Robbin Gourley's Buttermilk Pie-Famous Fridays
Makes 8 servings
Prep Time: 10 minutes for filling, plus making, chilling and rolling out the pie dough; Bake Time: 40-45 minutes
For the Pie Crust
- 1 1/4 cups unbleached all-purpose flour
- 1 teaspoon sugar
- 1/2 teaspoon salt
- 1/2 stick (1/4 cup) unsalted butter, cut into small cubes and rechilled until ready to use
- 1/4 cup frozen solid vegetable shortening, cut into 1/2 cubes (I used Crisco)
- 2-3 tablespoons ice water (maybe more)
For the Filling
- 1/2 cup unsalted butter, melted and slightly cooled
- 3 large eggs, beaten
- 1 cup buttermilk, well-shaken
- 1 teaspoon vanilla extract
- 2 tablespoons unbleached all-purpose flour
- 1/4 teaspoon salt
To make the Pie Crust:
1. Using a food processor, blend flour, sugar and salt. Add butter and shortening cubes and pulse until the mixture looks like coarse meal.
2. Transfer to a medium sized bowl and add the 5 tablespoons of water, using a fork to mix until the dough begins to come together.

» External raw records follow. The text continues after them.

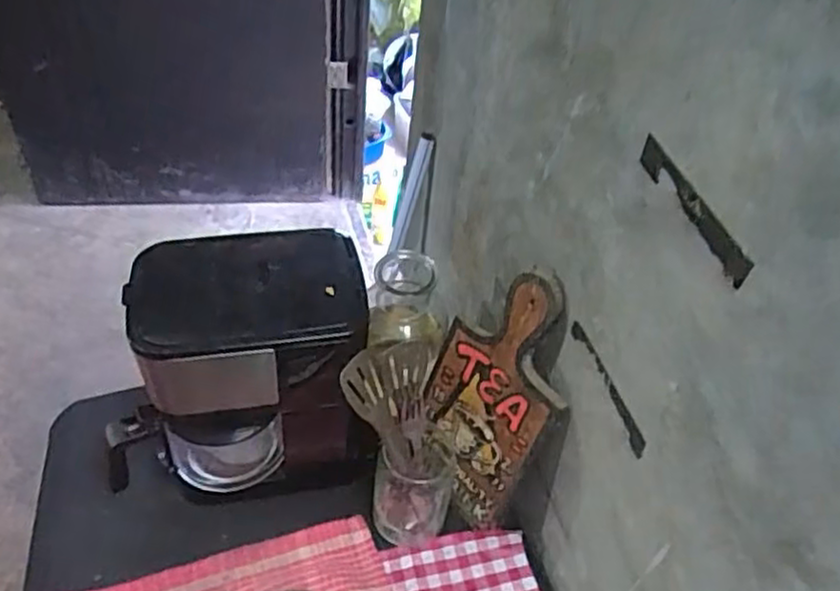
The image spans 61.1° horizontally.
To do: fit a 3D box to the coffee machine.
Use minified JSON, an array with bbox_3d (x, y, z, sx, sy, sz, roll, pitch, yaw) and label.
[{"bbox_3d":[-0.168,0.086,0.695,0.248,0.268,0.160,1,46,-6],"label":"coffee machine"}]

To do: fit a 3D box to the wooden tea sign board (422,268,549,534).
[{"bbox_3d":[0.061,0.102,0.692,0.019,0.278,0.128,-16,47,-43],"label":"wooden tea sign board"}]

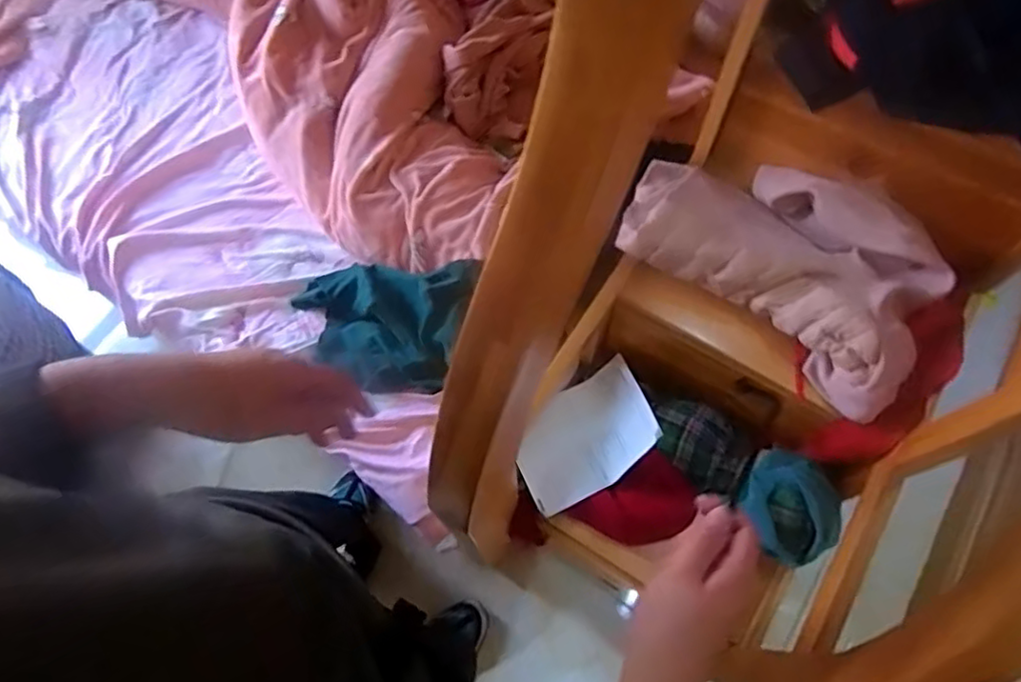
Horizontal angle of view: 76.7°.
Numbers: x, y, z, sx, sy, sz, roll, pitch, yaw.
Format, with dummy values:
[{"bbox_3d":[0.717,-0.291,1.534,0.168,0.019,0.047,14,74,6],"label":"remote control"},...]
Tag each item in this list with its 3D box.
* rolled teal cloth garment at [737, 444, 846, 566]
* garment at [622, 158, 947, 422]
[{"bbox_3d":[0.472,0.278,1.089,0.163,0.079,0.153,32,71,14],"label":"rolled teal cloth garment"},{"bbox_3d":[0.422,-0.150,1.002,0.476,0.123,0.282,36,72,15],"label":"garment"}]

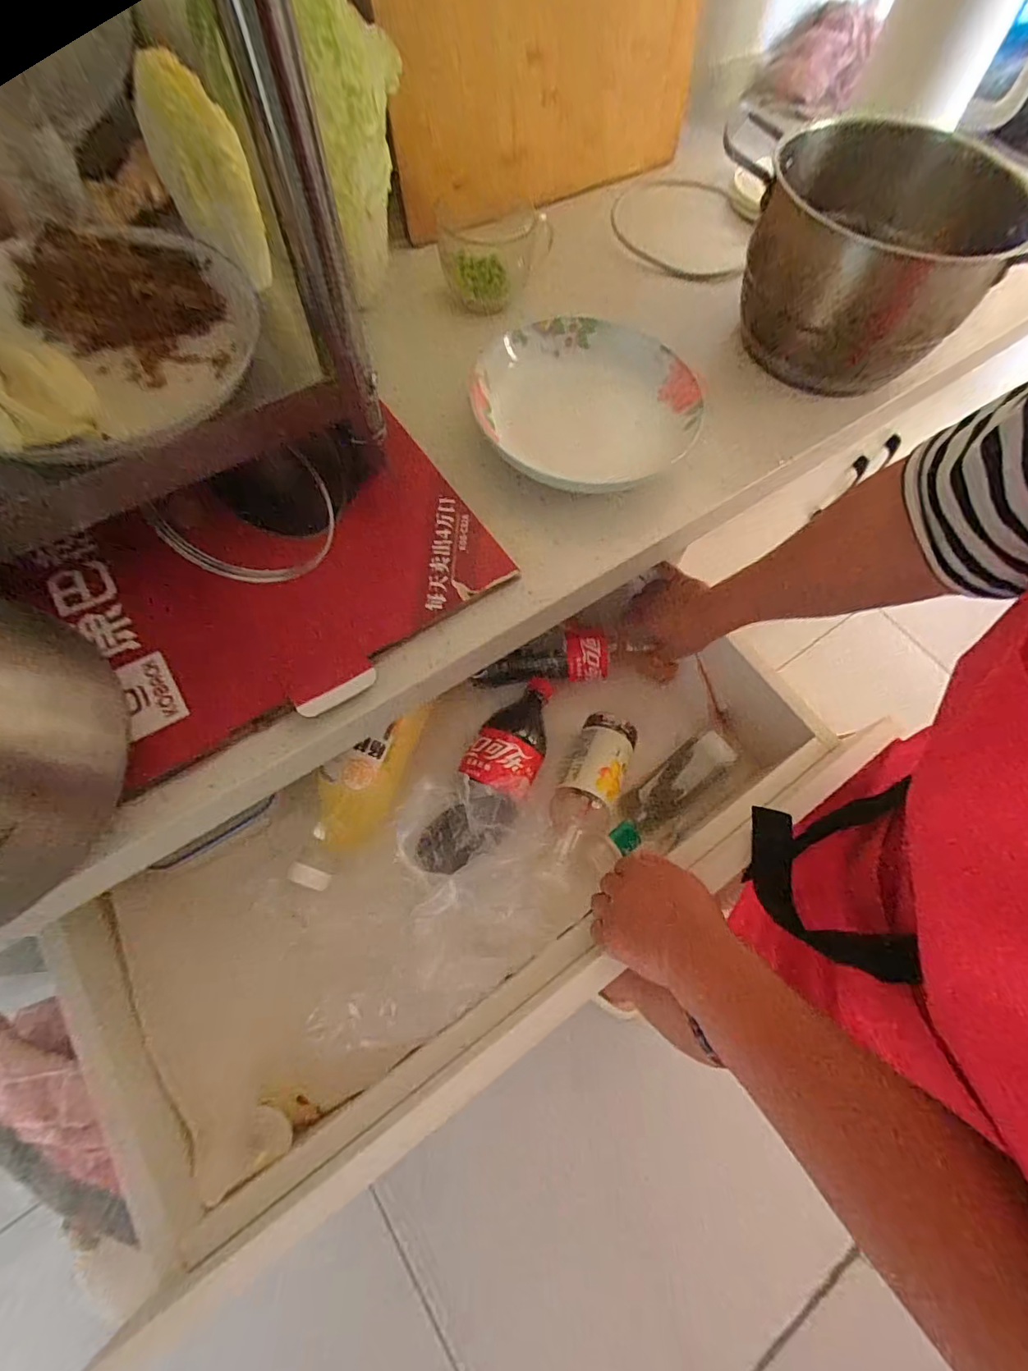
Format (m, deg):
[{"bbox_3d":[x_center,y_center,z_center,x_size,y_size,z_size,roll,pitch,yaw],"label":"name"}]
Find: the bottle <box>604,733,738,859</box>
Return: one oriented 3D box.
[{"bbox_3d":[0.168,0.116,0.588,0.169,0.039,0.048,-35,70,-18],"label":"bottle"}]

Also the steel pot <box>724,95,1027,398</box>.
[{"bbox_3d":[0.333,-0.395,0.522,0.219,0.140,0.260,-20,67,-12],"label":"steel pot"}]

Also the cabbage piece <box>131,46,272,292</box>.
[{"bbox_3d":[-0.201,-0.330,0.349,0.060,0.107,0.023,29,66,11],"label":"cabbage piece"}]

Add more water by the teaspoonful if it seems too dry.
3. Gather the dough into a ball and turn out onto a flat surface. Flatten it into a disk, wrap in plastic and chill for at at least 2 hours and preferably overnight.

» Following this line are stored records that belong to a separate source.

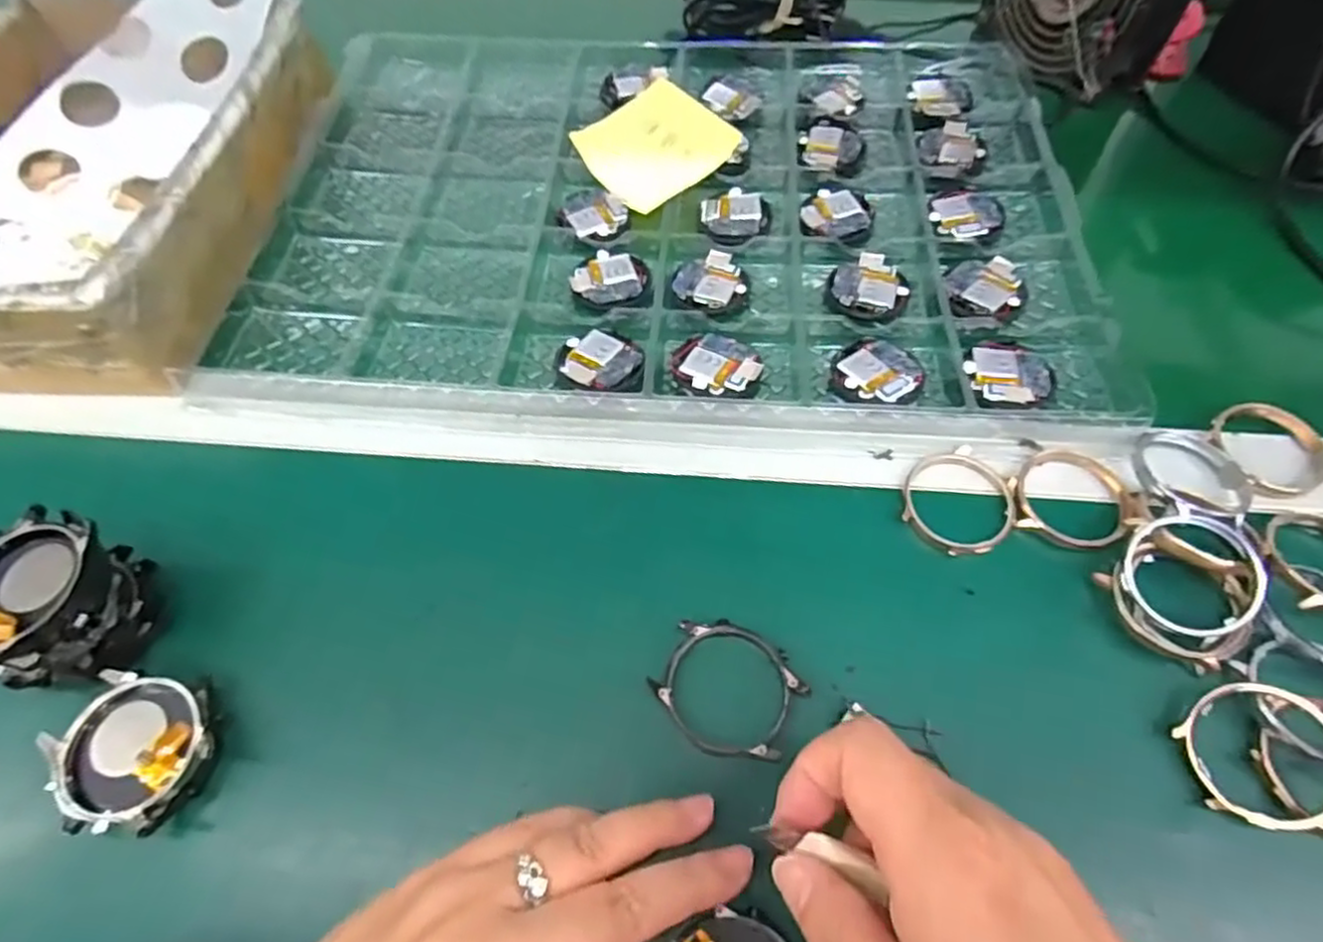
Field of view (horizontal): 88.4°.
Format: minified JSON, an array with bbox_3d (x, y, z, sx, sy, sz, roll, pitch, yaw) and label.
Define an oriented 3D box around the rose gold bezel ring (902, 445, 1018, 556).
[{"bbox_3d":[0.125,0.013,0.288,0.045,0.009,0.047,0,58,0],"label":"rose gold bezel ring"}]

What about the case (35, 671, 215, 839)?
[{"bbox_3d":[-0.183,0.097,0.236,0.051,0.015,0.049,2,58,2],"label":"case"}]

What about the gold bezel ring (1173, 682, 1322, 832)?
[{"bbox_3d":[0.205,0.098,0.232,0.048,0.007,0.047,-6,68,16],"label":"gold bezel ring"}]

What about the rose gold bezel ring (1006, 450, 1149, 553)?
[{"bbox_3d":[0.172,0.014,0.287,0.045,0.009,0.046,0,58,0],"label":"rose gold bezel ring"}]

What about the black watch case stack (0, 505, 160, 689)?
[{"bbox_3d":[-0.221,0.048,0.247,0.049,0.041,0.056,22,61,14],"label":"black watch case stack"}]

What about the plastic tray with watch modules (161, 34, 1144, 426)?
[{"bbox_3d":[0.001,-0.164,0.390,0.432,0.025,0.312,2,58,2],"label":"plastic tray with watch modules"}]

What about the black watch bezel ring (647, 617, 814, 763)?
[{"bbox_3d":[0.024,0.081,0.253,0.053,0.007,0.045,28,62,16],"label":"black watch bezel ring"}]

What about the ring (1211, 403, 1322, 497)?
[{"bbox_3d":[0.267,-0.011,0.297,0.038,0.009,0.046,-27,62,-16],"label":"ring"}]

4. Remove the dough from the refrigerator and let it sit a bit to soften if it seems too cold to roll out. Meanwhile lightly flour a board or work surface, and with a lightly floured rolling pin, working from the center out, roll the dough out into a 12 inch circle, lifting and rotating the dough several times to make sure it's not sticking. Then loosely roll dough around rolling pin to transfer it and very carefully position it over the pan and unroll it, gently pressing dough down into a 9 or 10 inch extra-deep pie plate. Trim overhang and crimp edges using your thumb and finger to make the indentations or any way you like. Chill the crust for 20 minutes.

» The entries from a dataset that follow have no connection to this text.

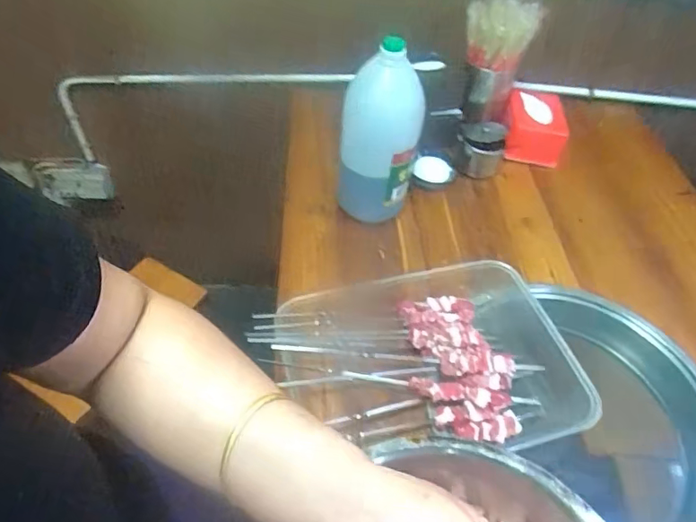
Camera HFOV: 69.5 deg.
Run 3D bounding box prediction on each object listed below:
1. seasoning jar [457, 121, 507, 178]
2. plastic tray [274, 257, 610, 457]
[{"bbox_3d":[0.235,-0.202,0.902,0.085,0.089,0.075,21,51,13],"label":"seasoning jar"},{"bbox_3d":[0.100,0.128,0.640,0.368,0.071,0.233,-5,50,-9],"label":"plastic tray"}]

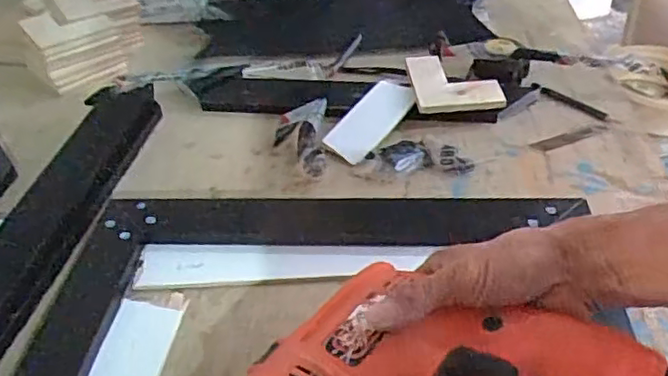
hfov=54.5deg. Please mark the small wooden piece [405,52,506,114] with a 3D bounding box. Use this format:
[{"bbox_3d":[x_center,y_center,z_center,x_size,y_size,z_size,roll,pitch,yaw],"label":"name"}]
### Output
[{"bbox_3d":[0.132,-0.122,0.721,0.089,0.015,0.097,-10,49,3],"label":"small wooden piece"}]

5. Preheat the oven to 425ºF. Once chilled, remove the pie crust from the refrigerator and prick it all over with a fork. Line it with a sheet of heavy-duty aluminum foil or two layers of regular aluminum foil that has been sprayed lightly with cooking spray to prevent it from sticking to the crust. Fill the lined crust with pie weights or dried beans an bake for about 12 minutes. Remove the pie from the oven, remove the foil and pie weights and lower the oven to 350F and return pie crust to oven to bake for another 10-15 minutes until the crust is light brown. Let cool for about 20 minutes. Lower the oven to 325ºF.
To make the Filling:
6. In a medium bowl, whisk together the melted butter, eggs, buttermilk and vanilla. Add the sugar, flour and salt and mix well. Pour into the pie crust. Bake for about 40-45 minutes until the custard is set but the center is still slightly jiggly.
7. Allow to cool to room temperature and serve as is or topped with fresh berries. Pie keeps chilled and covered for 2-3 days.
Note: Pie crust is adapted from an old issue of Bon Appetit Magazine. Buttermilk filling is from Sugar Pie & Jelly Roll by Robbin Gourley. The original recipe only calls for 25 minutes for the filling to bake but I've made this pie twice and each time it needed about 40 minutes to set up properly.